§ **What to produce**: Could you retype exactly the lines below between the one holding "233 55 1.34" and the one holding "13 188 7.39", inclusive, leaving out any pictures?

Exercise material Start Marker

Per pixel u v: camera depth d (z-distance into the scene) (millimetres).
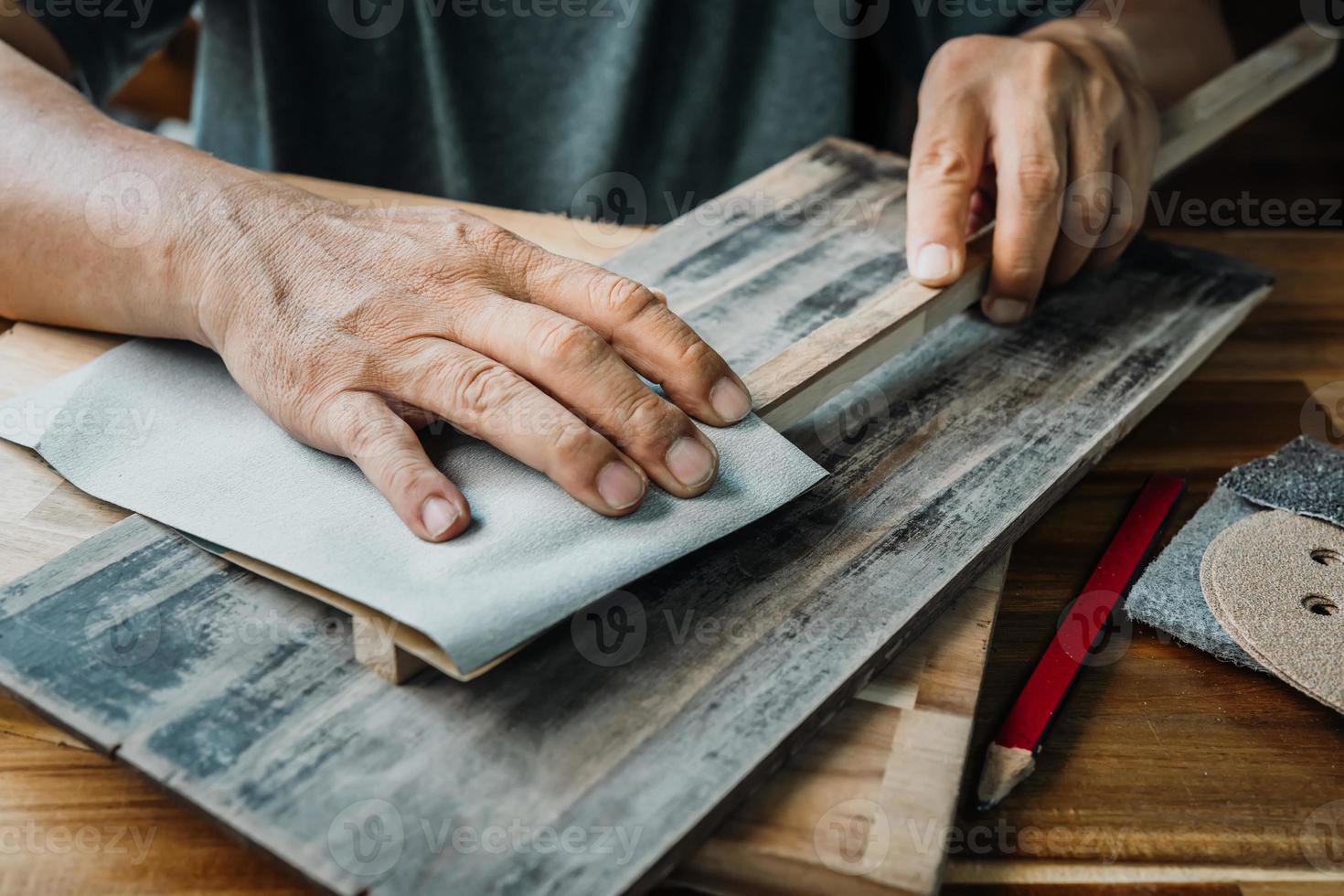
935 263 669
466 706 437
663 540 471
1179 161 883
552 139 1099
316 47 1049
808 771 437
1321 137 1288
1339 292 852
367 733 424
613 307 540
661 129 1117
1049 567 589
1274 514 565
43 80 723
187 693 438
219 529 493
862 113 1191
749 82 1101
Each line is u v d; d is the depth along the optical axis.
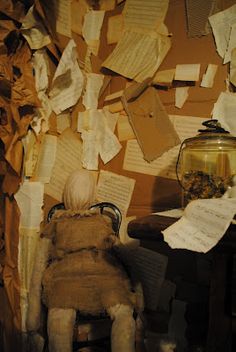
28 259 1.51
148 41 1.50
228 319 0.97
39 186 1.53
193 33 1.41
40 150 1.54
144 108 1.51
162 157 1.47
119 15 1.56
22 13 1.40
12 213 1.54
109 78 1.59
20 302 1.52
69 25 1.54
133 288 1.32
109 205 1.49
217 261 0.98
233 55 1.34
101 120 1.60
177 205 1.43
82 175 1.42
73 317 1.18
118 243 1.33
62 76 1.53
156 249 1.47
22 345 1.51
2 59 1.35
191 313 1.39
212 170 1.11
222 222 0.86
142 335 1.31
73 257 1.29
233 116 1.34
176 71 1.44
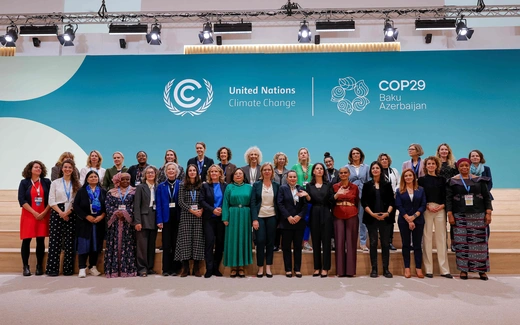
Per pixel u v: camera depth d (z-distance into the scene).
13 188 7.39
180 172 5.39
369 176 5.21
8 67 7.68
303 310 3.29
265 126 7.46
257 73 7.56
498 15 6.88
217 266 4.71
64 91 7.60
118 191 4.70
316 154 7.37
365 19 7.61
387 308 3.35
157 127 7.51
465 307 3.38
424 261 4.64
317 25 7.00
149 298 3.64
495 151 7.12
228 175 5.35
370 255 4.63
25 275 4.62
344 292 3.87
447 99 7.29
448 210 4.55
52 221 4.68
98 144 7.47
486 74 7.29
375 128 7.34
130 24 7.46
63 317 3.10
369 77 7.43
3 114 7.56
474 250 4.42
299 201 4.62
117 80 7.62
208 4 7.80
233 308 3.34
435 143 7.22
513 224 6.05
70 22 7.29
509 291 3.91
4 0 7.86
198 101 7.54
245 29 7.17
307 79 7.50
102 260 4.89
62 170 4.78
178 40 7.88
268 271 4.59
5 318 3.07
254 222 4.54
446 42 7.57
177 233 4.66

Exercise material End Marker

§ **Reply**:
233 55 1.34
101 120 1.60
177 205 1.43
82 175 1.42
73 317 1.18
118 243 1.33
62 76 1.53
156 249 1.47
22 345 1.51
2 59 1.35
191 313 1.39
212 170 1.11
222 222 0.86
142 335 1.31
73 257 1.29
233 116 1.34
176 71 1.44
Per pixel u v: camera depth d (z-distance into the scene).
13 188 7.39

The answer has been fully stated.